When Intel started packing E-cores in its mainline processors with Lakefield, it was seen as a lazy way to shore up CPU core counts. With the arrival of the 12th Gen Core Alder Lake, it became clear that Intel was on to something—that client PCs really don't need a mountain of CPU cores, and that a fewer P-cores can deal with the heavy stuff, and much of client computing is light-thru-medium workloads that can be processed by small efficient cores at a fraction of the power of the P-core, even with its best power management and lowest clock multiplier. This was only amplified with "Raptor Lake," where Intel dialed up the number of E-cores, but not the P-cores.
Having achieved a great performance/power figure with Gracemont, and its successor, the Crestmont E-core, which provided a 4% IPC uplift, Intel decided to embark on an experiment. The question was "what if we spruced up the E-core within its performance/power curve," it hence arrived at Skymont, the E-core muscle of Lunar Lake and the upcoming Arrow Lake.
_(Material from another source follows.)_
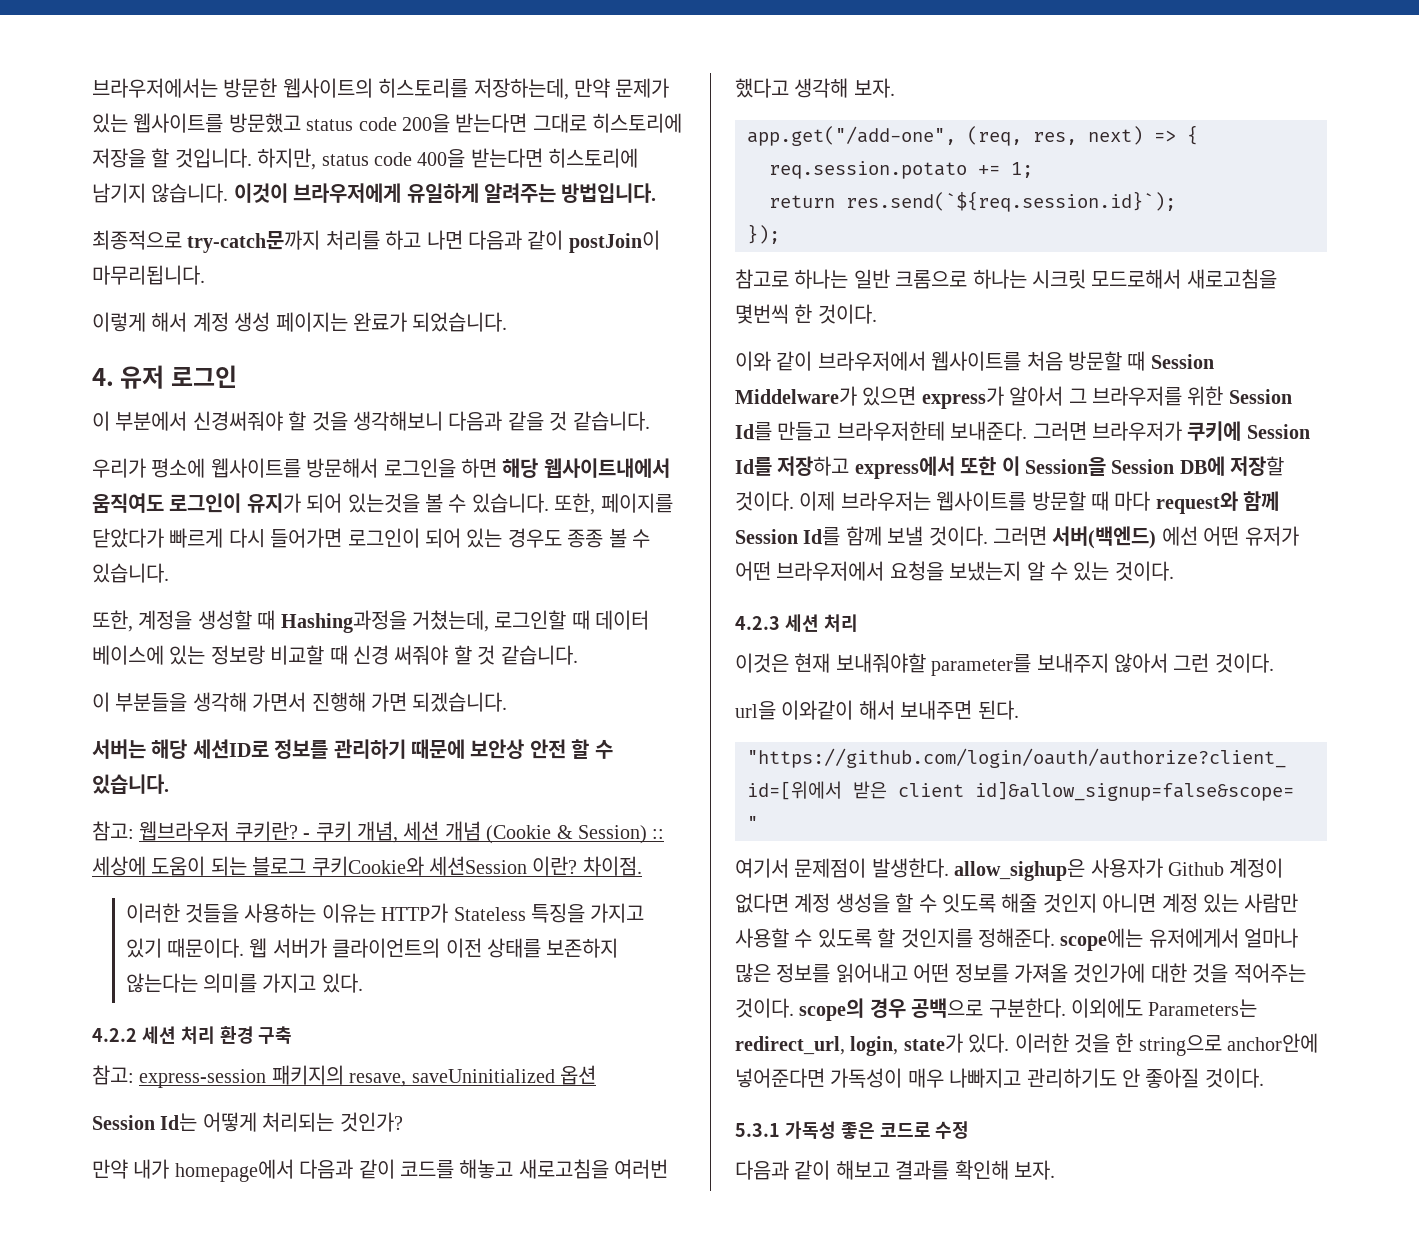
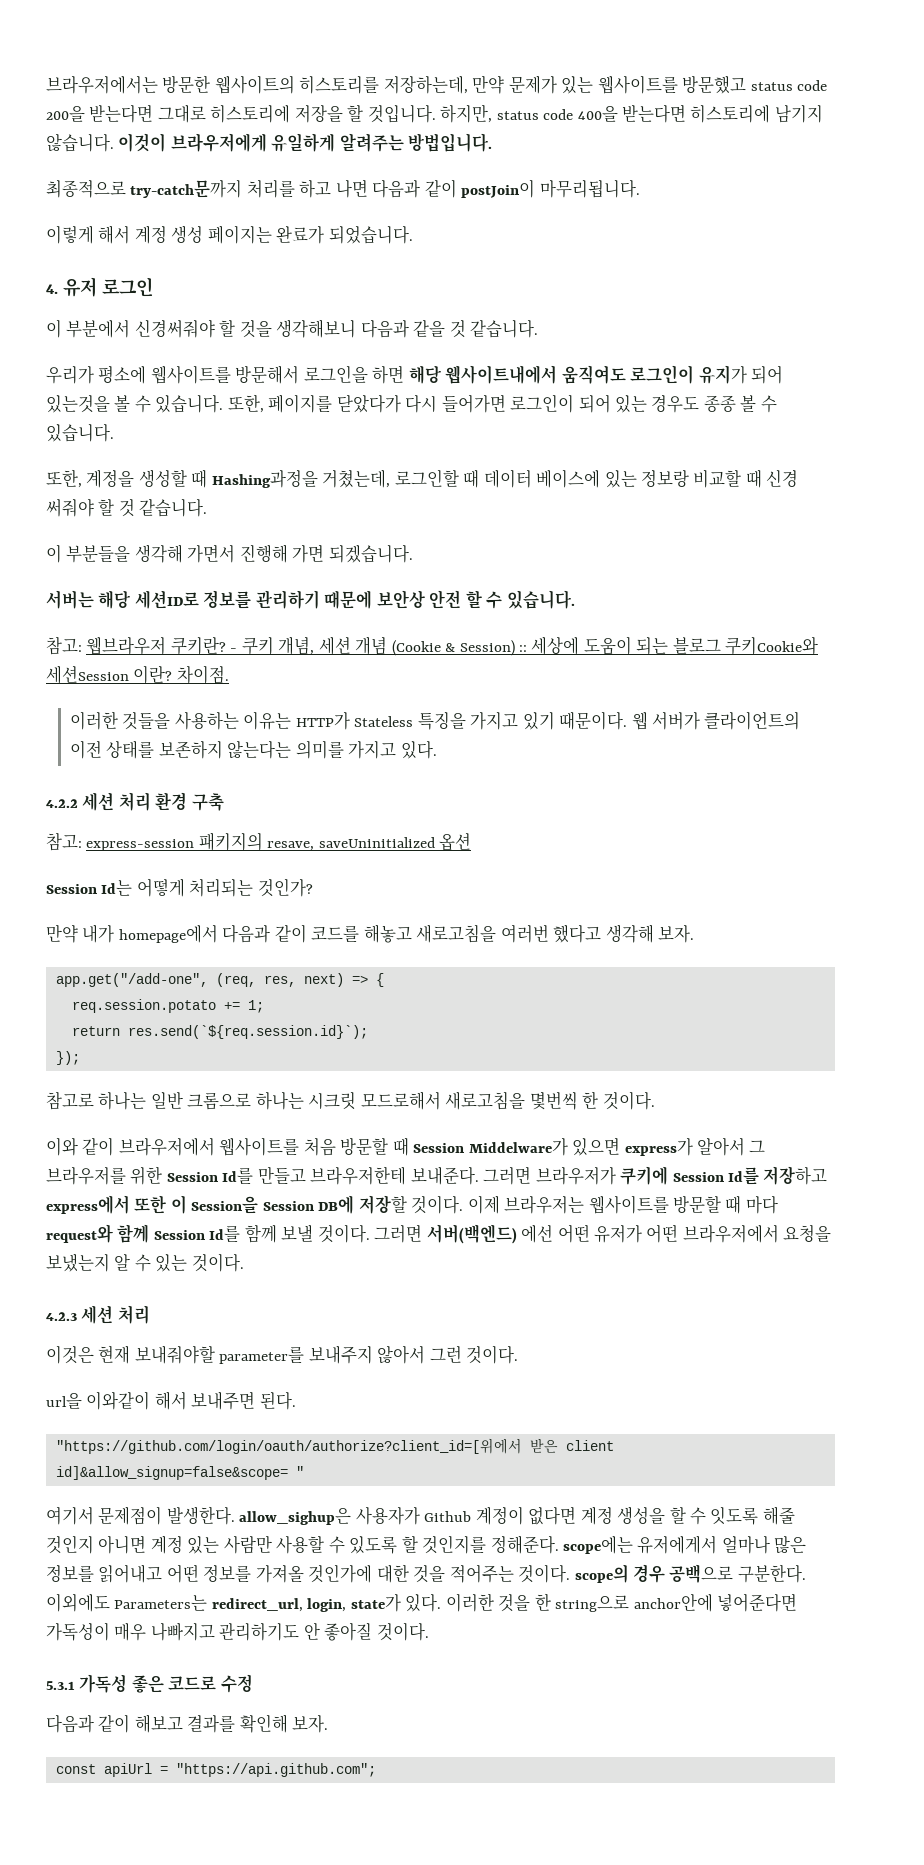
[169,528,224,548] 빠르게 -> (401, 403) none
(1055, 1170) none -> [55,1763,376,1777] // const apiUrl = "https://api.github.com";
Before we get into the nuts and bolts of the core, let's talk about what Intel achieved: a whopping 68% IPC increase over Crestmont (as the low-power island E-core on Meteor Lake). This is a valid comparison, as the Skymont E-core cluster isn't part of the P-core ring, but an island (while being on the same Compute tile). At iso-performance, we're looking a 300% performance/power increase. At iso-power, we're looking at a 2.9 times performance increase. When at the peak power possible on Lunar Lake, the core offers as much as four times the performance of a Crestmont LP island core.
This phenomenal IPC increase is why Intel is not just confident in having only 4 E-cores, but also having them located as an island compute complex; and this is where Intel got the confidence to physically do away with Hyper-Threading on the Lion Cove P-core, and thin down its die footprint. The performance/power curves of Skymont and Lion Cove have a broad intersection, which is how the overall 4P+4E configuration in Lunar Lake is able to offer generational performance gains over Meteor Lake.
Skymont's journey toward becoming something special begins with the fetch and branch prediction unit, which now looks 128 bytes ahead for possible branches, which speeds up the instruction fetch. Up to 96 instruction bytes are fetched in parallel. The front-end sees a new 9-wide decode (compared to 6-wide on Crestmont), support for nano-code (similar segments of microcode clumped together for greater parallelism), and a broader micro-op queue of 96 entries instead of 64 on the previous generation.
The out-of-order engine sees the meat of the updates. The allocation queue is 8-wide (up from 6-wide), and the retire queue is 16-wide (up from 8-wide). There is intelligence behind dependency breaking. The out-of-order window is broadened to 416 entries, up from 256, as are the physical register files, reservation stations, and load-store unit buffering.
There are 26 dispatch ports to the execution engine, leading to 8 Integer ALUs, with 3 jump ports, and 3 loads per cycle (50% increase).
The vector engine features four 128-bit FPUs, doubling GigaFLOPS. The FMUL, FADD, and FMA latencies are reduced. FP rounding now sees native hardware acceleration. Additional execution units should also benefit AI performance. The load/store unit sees 33% to 50% increases in loads, and store address generation performance. The L2 TLB has increased in size to 4,192 entries, up from 3,096.
Lastly, the Skymont E-core cluster sees four cores share a 4 MB L2 cache. Intel has doubled the L2 bandwidth, as well as L1 to L1 transfers among the cores.
In terms of IPC, the SPECrate2017 Integer benchmark posts a 38% performance increase; and the floating point performance posts a 68% increase over the Crestmont core implemented as a low-power island E-core. Intel is so confident about the IPC of Skymont, that it claims that the IPC is on par with the Raptor Cove P-core that drives the Raptor Lake processor. Now imagine a Zerg swarm of Skymont cores that are a fraction of the die-size of a Raptor Cove, with a fraction of the power, and you can see why Intel has knocked the question of its compute engine out of the park.
Thread Director Improvements
Intel made generational improvements to Thread Director, its hardware component that ensures the right CPU processing load is allocated to the right kind of CPU core, and they migrate correctly. Intel has improved the accuracy and aptitude of its algorithms, and gave the algorithm finer granularity.
This version of Thread Director also introduces OS containment zones, which lets users tag software to be contained to the P-cores, the E-core cluster, or be zoneless. Lunar Lake uses a dynamic scheduling policy that runs everything on E-cores, and graduates them to P-cores based on processing demand.